‘I still cry everyday’: Red Symons opens up about son’s tragic death

Red Symons has opened up about his son Samuel's tragic death. Source: Getty

It’s been an emotional year for Red Symons, who says he still cries regularly after losing his son Samuel to cancer last October.

In a candid interview for The Sydney Morning Herald’s publication Good Weekend, the Symons, 69, opened up about his son’s tragic death and how he’s coped in the aftermath.

“In the end, with his recent … let’s say the word, death … what I clung to was just the idea of telling him that I loved him,” Symons said. “That’s fundamentally what was there. He went out with grace and dignity. He was in a good place with good people and I don’t believe he went out with discomfort or fear.”

Symons also recalled the moment a doctor phoned him to tell him that Samuel’s cancer had returned and that the prognosis wasn’t good.

“A professor of surgery called me – and they’re good those guys, they know exactly how much to communicate, they don’t overdo it, they don’t underdo it. He’d seen the biopsy. He just said, ‘It’s bad.’ And that’s all he needed to say,” Symons recalled.

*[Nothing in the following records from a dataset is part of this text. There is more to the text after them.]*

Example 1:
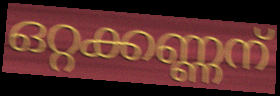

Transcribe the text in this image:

ഒറ്റക്കണ്ണന്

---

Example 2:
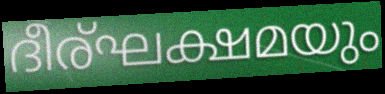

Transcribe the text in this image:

ദീര്ഘക്ഷമയും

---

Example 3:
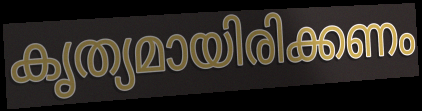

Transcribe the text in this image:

കൃത്യമായിരിക്കണം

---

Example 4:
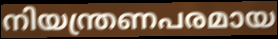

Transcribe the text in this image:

നിയന്ത്രണപരമായ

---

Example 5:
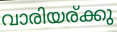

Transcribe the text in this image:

വാരിയര്ക്കു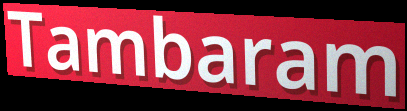
Tambaram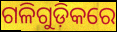
ଗଳିଗୁଡ଼ିକରେ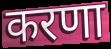
करणा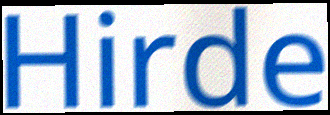
HirdeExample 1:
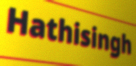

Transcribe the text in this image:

Hathisingh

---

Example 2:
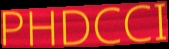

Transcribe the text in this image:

PHDCCI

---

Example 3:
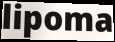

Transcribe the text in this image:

lipoma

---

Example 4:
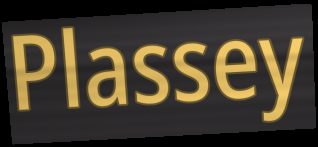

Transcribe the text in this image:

Plassey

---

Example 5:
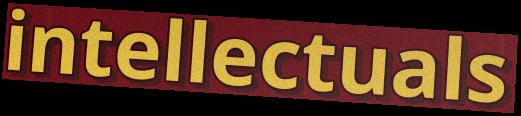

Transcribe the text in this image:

intellectuals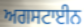
ਅਗਸਟਾਈਨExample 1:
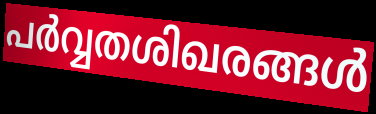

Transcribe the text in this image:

പർവ്വതശിഖരങ്ങൾ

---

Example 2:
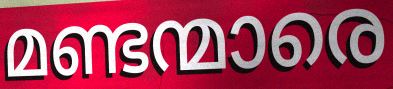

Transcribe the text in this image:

മണ്ടന്മാരെ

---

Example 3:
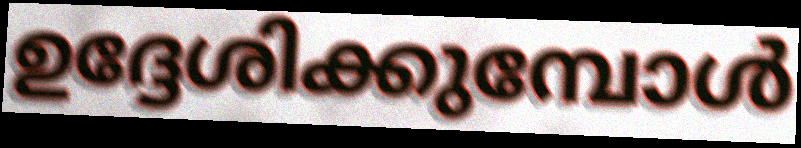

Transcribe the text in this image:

ഉദ്ദേശിക്കുമ്പോൾ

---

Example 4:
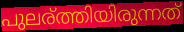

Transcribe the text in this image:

പുലര്ത്തിയിരുന്നത്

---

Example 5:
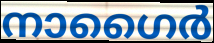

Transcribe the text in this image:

നാഗൈർ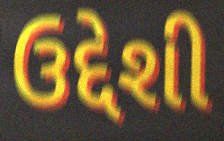
ઉદ્દેશી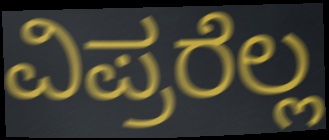
ವಿಪ್ರರೆಲ್ಲ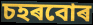
চহৰবোৰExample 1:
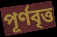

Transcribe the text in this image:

পূর্ণবৃত্ত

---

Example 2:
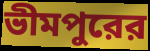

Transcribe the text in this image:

ভীমপুরের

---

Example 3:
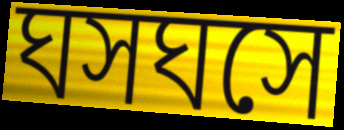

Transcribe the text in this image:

ঘসঘসে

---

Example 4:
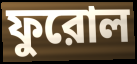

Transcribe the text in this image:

ফুরোল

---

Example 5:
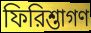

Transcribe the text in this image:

ফিরিশ্তাগণ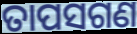
ତାପସଗଣ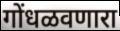
गोंधळवणारा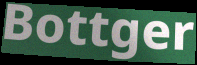
Bottger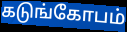
கடுங்கோபம்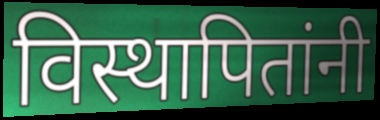
विस्थापितांनीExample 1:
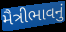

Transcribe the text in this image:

મૈત્રીભાવનું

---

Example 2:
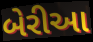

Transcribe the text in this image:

બેરીઆ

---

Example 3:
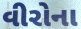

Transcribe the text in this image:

વીરોના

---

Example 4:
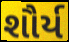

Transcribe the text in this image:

શૌર્ય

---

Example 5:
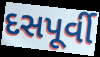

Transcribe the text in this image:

દસપૂર્વી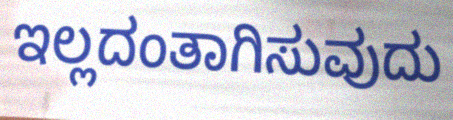
ಇಲ್ಲದಂತಾಗಿಸುವುದು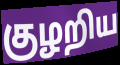
குழறிய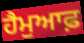
ਹੈਮੁਆਫ਼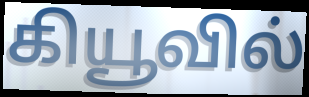
கியூவில்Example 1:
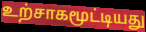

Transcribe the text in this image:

உற்சாகமூட்டியது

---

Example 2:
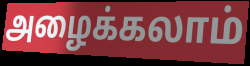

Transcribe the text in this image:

அழைக்கலாம்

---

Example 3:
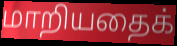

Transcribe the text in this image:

மாறியதைக்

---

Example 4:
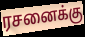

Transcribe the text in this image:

In October 2018, it was revealed that Samuel had passed away after his lifelong battle with cancer, aged 27. He was just four years old when he was first diagnosed with a brain tumour and would battle with recurring tumours and thyroid cancer throughout his life. When his aggressive brain tumour returned in 2017, he underwent further treatment, but to no avail.

At the time of his first diagnosis, Samuel’s bedroom shared a wall with a power substation. After learning about the potential dangers associated with living so close to the power facility, the family moved house immediately, and while Symons has previously conceded there are no studies to prove this could have caused Samuel’s cancer, they weren’t willing to take the risk staying there.

Not long after Samuel passed away, Red sat down with 3AW host Neil Mitchell to discuss the impact Samuel’s death had had on the family. He described his son as “remarkable in his own way” and that despite being told that Samuel wouldn’t make it past high school, he remained on earth for almost three decades.

Read more: Heartbreak for Red Symons as his son dies from cancer at age 27

“Twenty years later, he’s got a master’s degree,” Red said. “He’s the most qualified person in the family.”

The family had previously appeared on ABC’s Australian Story in February, 2010, where Samuel spoke openly about living with the deadly disease.

“Even at this stage in Year 12 I still have thyroid cancer and I still have a brain tumour in my head which is a little bit off-putting,” a the then-18-year-old Samuel said.  “I used to think what it would have been like if I didn’t have cancer but what’s the point of thinking about the past when you can just think of now?”